ILD can be due to different causes, such as:
Long-term smoking or exposure to hazardous materials
Autoimmune diseases like rheumatoid arthritis
Genetic factors and a family history of ILD
Because of the different causes behind the condition, treatments may vary from case to case, though they generally focus on preventing further scarring and managing symptoms. Commonly used medications include antifibrotics and immunosuppressive agents.
Using spirometry to identify restrictive patterns in ILD
Spirometry is a pulmonary function test that measures the volume and flow of air a patient can inhale and exhale by measuring key parameters, such as:
Forced Vital Capacity (FVC), the total volume of air a patient can exhale forcefully after a deep breath
Forced Expiratory Volume in one second (FEV1), the volume of air exhaled in the first second of the FVC maneuver
FEV1/FVC Ratio, the proportion of the previous parameters, a critical metric for differentiating obstructive from restrictive lung patterns
In ILD, the lung’s ability to expand is compromised due to fibrosis and inflammation. Spirometry results typically reveal a restrictive pattern, marked by reduced FVC with a normal or elevated FEV1/FVC ratio. This makes spirometry an essential first-line test for patients experiencing symptoms like chronic cough, dyspnea, or unexplained fatigue.
Although a diagnosis of ILD is usually confirmed with the use of imaging or advanced pulmonary function tests, like DLCO and high-resolution computed tomography (HRCT), a restrictive pattern on spirometry may raise suspicion and prompt further investigations.
The role of spirometry in the management of Interstitial Lung Disease
In the long term, serial spirometry tests may provide a quantitative measure of lung function over time, making spirometry a useful tool to track the progression of Interstitial Lung Disease, with critical insights for clinical decision-making.

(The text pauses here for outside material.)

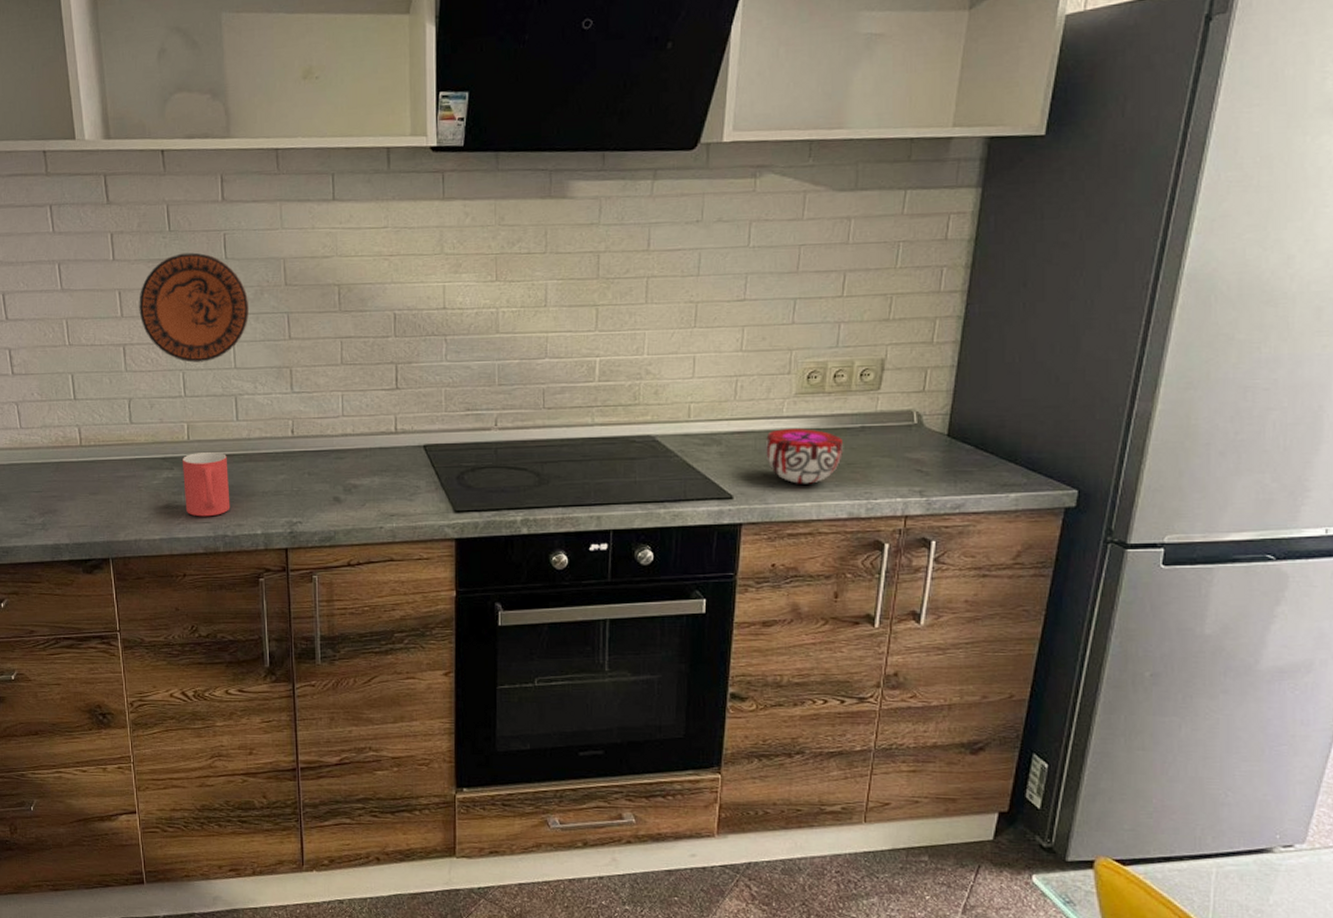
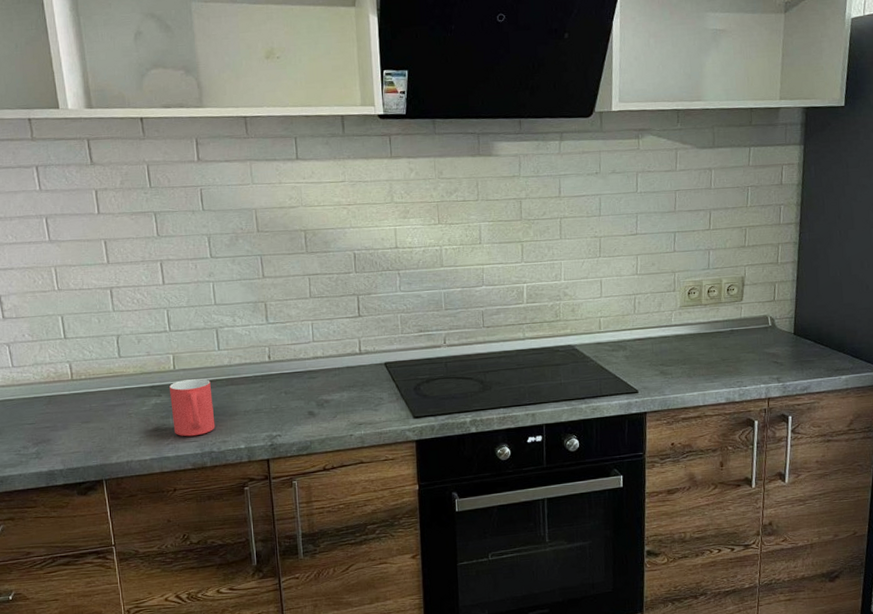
decorative plate: present [139,252,250,363] -> none [124,205,226,301]
decorative bowl: present [765,429,843,484] -> none [660,334,719,378]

In ILD patients undergoing treatment or supportive care, spirometry helps gauge the effectiveness of interventions. Stabilization or improvement in FVC may indicate a positive response, while continued decline may highlight the need for treatment adjustments.
Conclusion
Spirometry plays a pivotal role in the evaluation and management of interstitial lung disease, offering insights into lung function that guide diagnosis, monitor progression, and assess treatment efficacy. When combined with advanced imaging and other pulmonary function tests, spirometry enables a holistic approach to understanding and managing ILD, ultimately improving patient outcomes.